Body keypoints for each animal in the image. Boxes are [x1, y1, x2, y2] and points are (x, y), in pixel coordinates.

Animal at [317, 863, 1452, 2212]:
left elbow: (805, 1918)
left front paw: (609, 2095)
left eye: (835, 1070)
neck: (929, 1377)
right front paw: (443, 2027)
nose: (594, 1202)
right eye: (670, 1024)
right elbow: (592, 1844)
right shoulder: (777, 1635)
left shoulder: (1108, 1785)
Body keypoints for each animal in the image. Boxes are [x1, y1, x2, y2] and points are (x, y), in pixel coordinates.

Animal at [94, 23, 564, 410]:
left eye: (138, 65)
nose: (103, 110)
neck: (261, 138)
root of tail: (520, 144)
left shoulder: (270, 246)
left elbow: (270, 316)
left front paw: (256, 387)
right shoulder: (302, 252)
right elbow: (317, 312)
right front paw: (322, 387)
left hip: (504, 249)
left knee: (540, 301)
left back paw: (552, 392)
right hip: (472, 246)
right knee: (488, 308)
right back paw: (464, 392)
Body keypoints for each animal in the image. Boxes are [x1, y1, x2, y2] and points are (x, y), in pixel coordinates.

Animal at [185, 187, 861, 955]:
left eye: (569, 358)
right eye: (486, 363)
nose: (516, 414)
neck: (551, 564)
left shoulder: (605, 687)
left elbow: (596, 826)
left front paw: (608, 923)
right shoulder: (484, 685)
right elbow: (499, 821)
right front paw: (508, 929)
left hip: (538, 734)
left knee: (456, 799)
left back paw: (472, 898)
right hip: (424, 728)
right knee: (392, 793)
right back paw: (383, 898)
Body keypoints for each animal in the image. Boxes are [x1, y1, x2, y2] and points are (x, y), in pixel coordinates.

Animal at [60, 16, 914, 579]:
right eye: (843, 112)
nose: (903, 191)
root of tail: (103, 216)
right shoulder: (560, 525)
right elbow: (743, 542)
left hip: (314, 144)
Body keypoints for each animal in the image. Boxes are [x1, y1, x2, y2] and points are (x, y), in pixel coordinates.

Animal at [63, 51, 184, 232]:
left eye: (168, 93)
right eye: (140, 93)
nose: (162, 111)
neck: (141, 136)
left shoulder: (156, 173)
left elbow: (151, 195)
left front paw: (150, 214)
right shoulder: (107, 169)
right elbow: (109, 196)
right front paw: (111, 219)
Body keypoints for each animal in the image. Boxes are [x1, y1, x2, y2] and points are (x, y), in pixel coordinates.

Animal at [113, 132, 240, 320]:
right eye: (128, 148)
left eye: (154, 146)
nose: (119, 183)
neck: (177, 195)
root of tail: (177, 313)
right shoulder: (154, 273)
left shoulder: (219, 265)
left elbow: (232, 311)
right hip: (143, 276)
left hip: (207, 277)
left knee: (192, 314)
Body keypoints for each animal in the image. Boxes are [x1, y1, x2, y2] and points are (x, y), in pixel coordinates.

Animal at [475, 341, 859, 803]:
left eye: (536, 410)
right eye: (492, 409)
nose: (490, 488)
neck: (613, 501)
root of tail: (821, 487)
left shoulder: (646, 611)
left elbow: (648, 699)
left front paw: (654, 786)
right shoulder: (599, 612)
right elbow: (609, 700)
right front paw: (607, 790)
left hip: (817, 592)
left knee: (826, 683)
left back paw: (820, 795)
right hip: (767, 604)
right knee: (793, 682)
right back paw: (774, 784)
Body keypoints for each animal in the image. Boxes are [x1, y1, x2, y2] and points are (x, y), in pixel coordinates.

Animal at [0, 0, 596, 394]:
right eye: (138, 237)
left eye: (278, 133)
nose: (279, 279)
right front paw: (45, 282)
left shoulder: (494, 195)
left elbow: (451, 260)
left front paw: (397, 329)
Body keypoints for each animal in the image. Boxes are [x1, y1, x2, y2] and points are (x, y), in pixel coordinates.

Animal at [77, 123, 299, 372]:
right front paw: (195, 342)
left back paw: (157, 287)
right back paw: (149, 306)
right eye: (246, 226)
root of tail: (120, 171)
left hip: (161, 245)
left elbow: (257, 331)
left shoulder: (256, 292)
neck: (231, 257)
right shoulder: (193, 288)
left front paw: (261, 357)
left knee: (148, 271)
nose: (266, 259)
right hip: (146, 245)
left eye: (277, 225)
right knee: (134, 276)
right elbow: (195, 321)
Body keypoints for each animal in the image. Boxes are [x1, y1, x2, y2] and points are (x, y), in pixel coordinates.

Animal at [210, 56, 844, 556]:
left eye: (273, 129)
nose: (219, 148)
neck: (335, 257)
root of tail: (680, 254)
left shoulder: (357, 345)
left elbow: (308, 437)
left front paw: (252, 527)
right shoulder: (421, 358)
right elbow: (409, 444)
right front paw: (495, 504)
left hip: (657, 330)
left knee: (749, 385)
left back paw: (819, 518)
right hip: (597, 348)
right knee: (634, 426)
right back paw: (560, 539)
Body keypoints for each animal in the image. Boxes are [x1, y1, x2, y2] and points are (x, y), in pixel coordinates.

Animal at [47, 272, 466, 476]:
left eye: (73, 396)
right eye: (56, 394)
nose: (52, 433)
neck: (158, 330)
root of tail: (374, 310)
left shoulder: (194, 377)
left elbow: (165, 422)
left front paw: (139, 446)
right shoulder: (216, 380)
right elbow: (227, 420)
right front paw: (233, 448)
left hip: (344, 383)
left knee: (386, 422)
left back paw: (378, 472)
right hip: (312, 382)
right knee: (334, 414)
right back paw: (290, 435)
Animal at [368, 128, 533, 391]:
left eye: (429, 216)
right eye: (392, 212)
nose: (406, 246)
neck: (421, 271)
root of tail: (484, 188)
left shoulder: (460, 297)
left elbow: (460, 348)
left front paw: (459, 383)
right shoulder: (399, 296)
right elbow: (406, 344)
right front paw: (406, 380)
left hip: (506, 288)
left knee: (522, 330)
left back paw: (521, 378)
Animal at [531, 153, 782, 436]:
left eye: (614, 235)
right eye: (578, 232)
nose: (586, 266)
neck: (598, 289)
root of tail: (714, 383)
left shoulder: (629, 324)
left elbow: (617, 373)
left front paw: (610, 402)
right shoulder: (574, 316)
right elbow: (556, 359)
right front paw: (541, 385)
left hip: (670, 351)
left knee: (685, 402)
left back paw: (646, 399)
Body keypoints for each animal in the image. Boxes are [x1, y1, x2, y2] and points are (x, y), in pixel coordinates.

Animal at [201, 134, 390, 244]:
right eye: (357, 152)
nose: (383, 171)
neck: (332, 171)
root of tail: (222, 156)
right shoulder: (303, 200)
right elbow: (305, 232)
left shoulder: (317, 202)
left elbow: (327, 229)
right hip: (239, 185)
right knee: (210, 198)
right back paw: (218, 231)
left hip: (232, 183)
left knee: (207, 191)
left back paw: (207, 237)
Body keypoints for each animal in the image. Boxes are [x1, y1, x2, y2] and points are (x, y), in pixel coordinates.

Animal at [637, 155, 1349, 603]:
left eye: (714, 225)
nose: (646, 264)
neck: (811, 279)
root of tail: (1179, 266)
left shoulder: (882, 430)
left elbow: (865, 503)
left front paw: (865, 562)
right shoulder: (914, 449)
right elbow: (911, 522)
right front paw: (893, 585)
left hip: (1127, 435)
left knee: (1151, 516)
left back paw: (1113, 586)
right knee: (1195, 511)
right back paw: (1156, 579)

What you have to do: Show all lines above that contain "root".

Solution to the problem:
root of tail: (520, 144)
root of tail: (103, 216)
root of tail: (177, 313)
root of tail: (821, 487)
root of tail: (120, 171)
root of tail: (680, 254)
root of tail: (374, 310)
root of tail: (484, 188)
root of tail: (714, 383)
root of tail: (222, 156)
root of tail: (1179, 266)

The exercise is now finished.